• EXERCISE REQUIREMENTS
Return all lines of the records that contain the word "pixel".

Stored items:

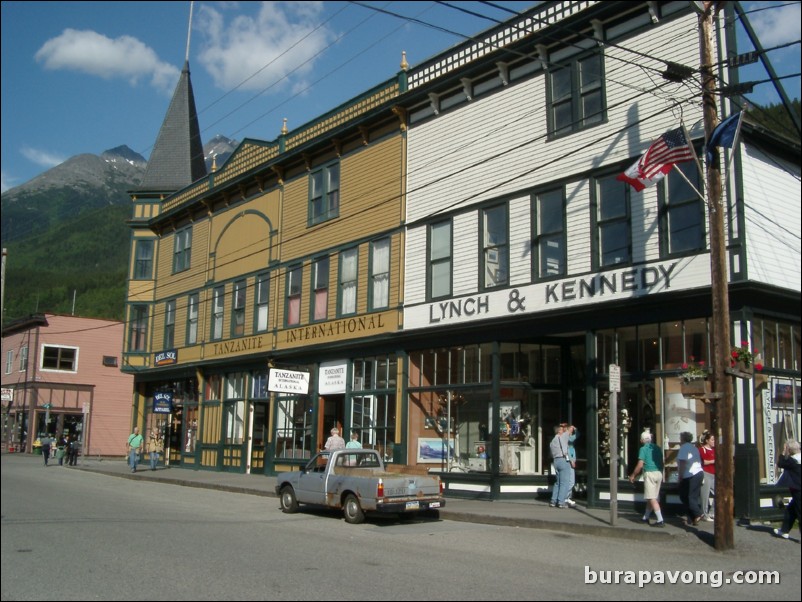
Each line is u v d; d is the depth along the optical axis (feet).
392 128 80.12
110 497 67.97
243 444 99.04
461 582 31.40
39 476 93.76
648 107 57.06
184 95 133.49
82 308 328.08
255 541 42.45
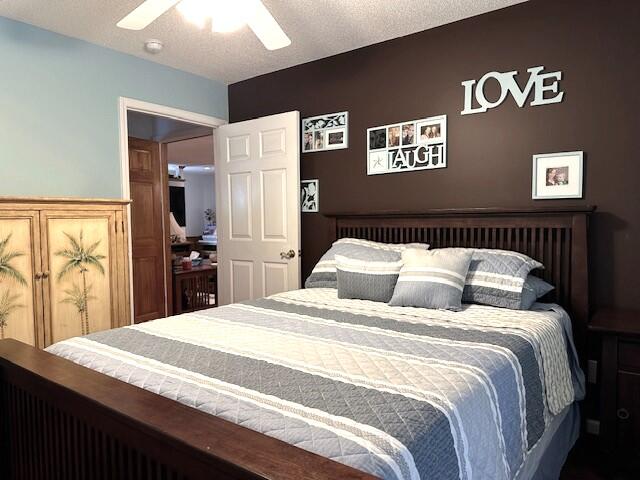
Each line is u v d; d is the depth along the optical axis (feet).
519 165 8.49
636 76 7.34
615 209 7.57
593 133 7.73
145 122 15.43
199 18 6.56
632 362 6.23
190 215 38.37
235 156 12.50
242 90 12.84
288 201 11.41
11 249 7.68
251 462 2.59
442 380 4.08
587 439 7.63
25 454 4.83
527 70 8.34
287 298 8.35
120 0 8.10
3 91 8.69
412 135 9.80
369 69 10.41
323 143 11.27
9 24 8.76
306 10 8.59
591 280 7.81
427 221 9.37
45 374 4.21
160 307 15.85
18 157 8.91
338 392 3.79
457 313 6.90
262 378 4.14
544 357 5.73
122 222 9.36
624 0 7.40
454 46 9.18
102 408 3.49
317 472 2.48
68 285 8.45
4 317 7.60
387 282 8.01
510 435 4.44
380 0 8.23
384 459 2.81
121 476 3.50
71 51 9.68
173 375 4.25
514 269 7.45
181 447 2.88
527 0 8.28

* * *

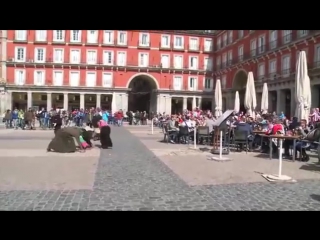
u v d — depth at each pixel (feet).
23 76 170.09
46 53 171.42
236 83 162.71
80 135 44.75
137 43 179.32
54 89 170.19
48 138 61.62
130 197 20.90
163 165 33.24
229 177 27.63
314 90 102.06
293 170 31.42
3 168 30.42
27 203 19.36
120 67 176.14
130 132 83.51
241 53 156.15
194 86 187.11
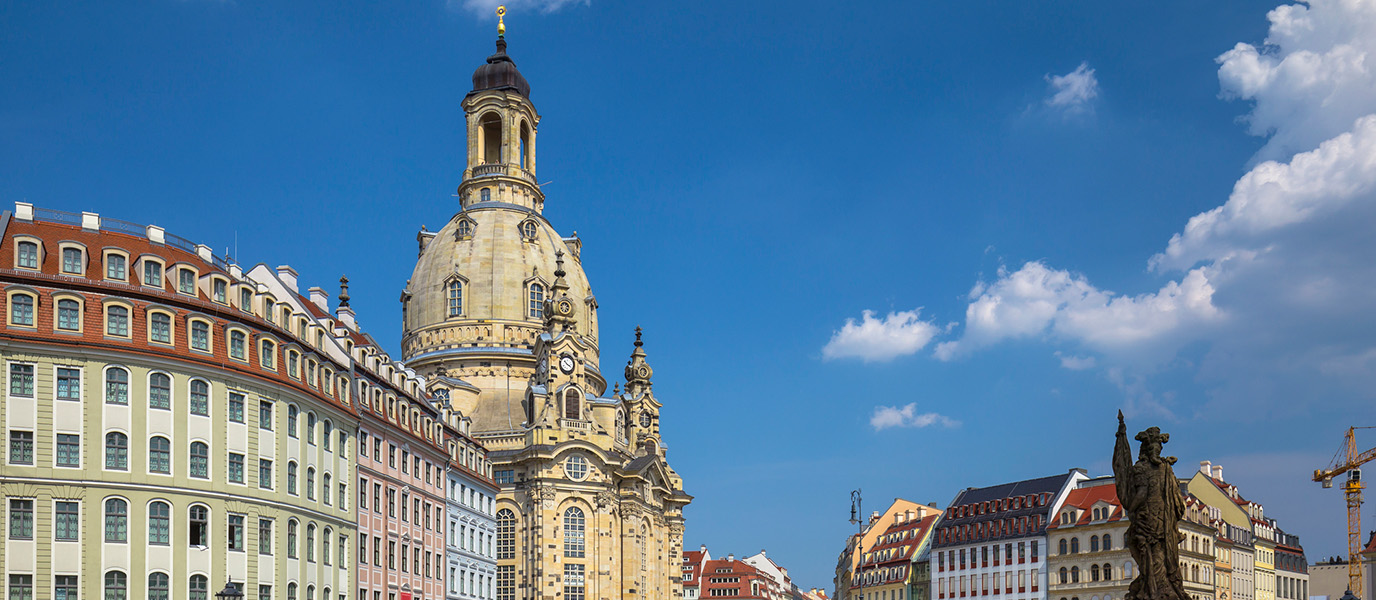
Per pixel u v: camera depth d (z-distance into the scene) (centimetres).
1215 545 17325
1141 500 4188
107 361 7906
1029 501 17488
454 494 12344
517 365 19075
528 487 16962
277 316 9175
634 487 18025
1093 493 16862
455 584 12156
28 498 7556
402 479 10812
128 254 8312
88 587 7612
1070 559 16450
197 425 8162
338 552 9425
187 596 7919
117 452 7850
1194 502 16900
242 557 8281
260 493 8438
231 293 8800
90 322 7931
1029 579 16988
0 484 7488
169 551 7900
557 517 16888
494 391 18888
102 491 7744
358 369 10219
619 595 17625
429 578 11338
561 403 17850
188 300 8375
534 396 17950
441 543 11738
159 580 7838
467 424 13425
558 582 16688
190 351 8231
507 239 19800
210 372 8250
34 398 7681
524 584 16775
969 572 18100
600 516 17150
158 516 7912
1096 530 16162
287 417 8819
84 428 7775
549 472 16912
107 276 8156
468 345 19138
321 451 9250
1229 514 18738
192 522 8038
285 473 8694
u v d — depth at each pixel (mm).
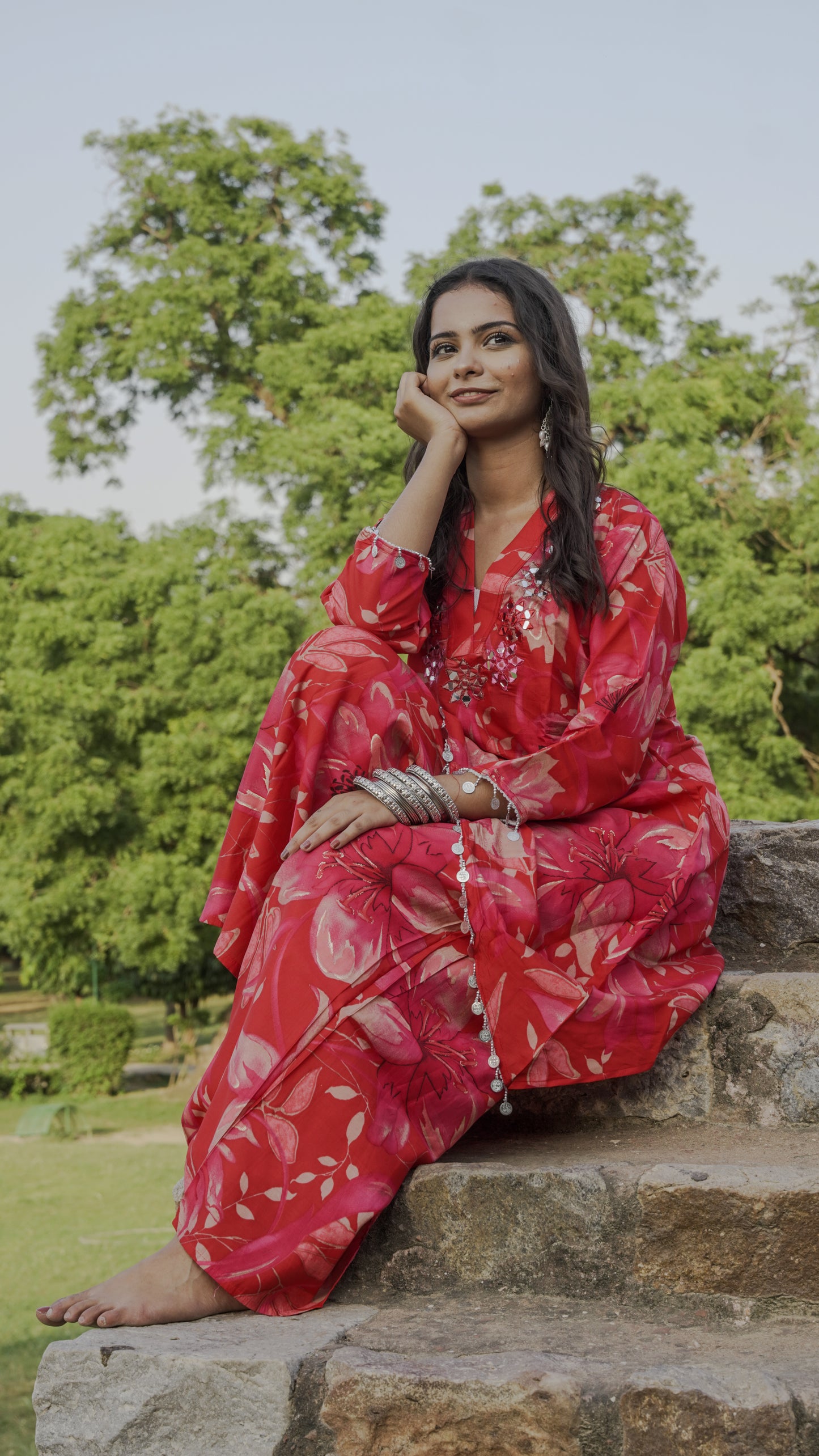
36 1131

• RESPONSE TO THE TASK
u v d — depth at each pixel (feet).
Per pixel u v: camera depth d (z-distance into the scene) (centimetres).
u v d — depth at each pixel (mm).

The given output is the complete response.